* Task item
The answer must be an exact copy of the entries that follow, with all images removed.

(Saved entries)
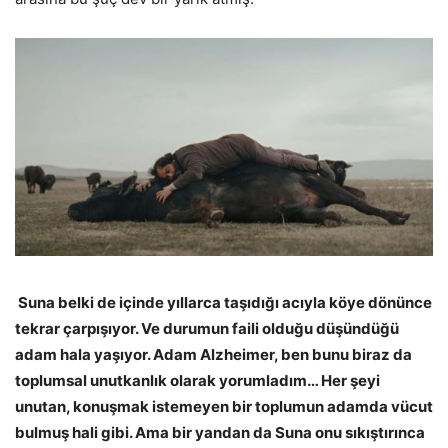
Suna belki de içinde yıllarca taşıdığı acıyla köye dönünce
tekrar çarpışıyor. Ve durumun faili olduğu düşündüğü
adam hala yaşıyor. Adam Alzheimer, ben bunu biraz da
toplumsal unutkanlık olarak yorumladım… Her şeyi
unutan, konuşmak istemeyen bir toplumun adamda vücut
bulmuş hali gibi. Ama bir yandan da Suna onu sıkıştırınca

* Solution below
Suna belki de içinde yıllarca taşıdığı acıyla köye dönünce
tekrar çarpışıyor. Ve durumun faili olduğu düşündüğü
adam hala yaşıyor. Adam Alzheimer, ben bunu biraz da
toplumsal unutkanlık olarak yorumladım… Her şeyi
unutan, konuşmak istemeyen bir toplumun adamda vücut
bulmuş hali gibi. Ama bir yandan da Suna onu sıkıştırınca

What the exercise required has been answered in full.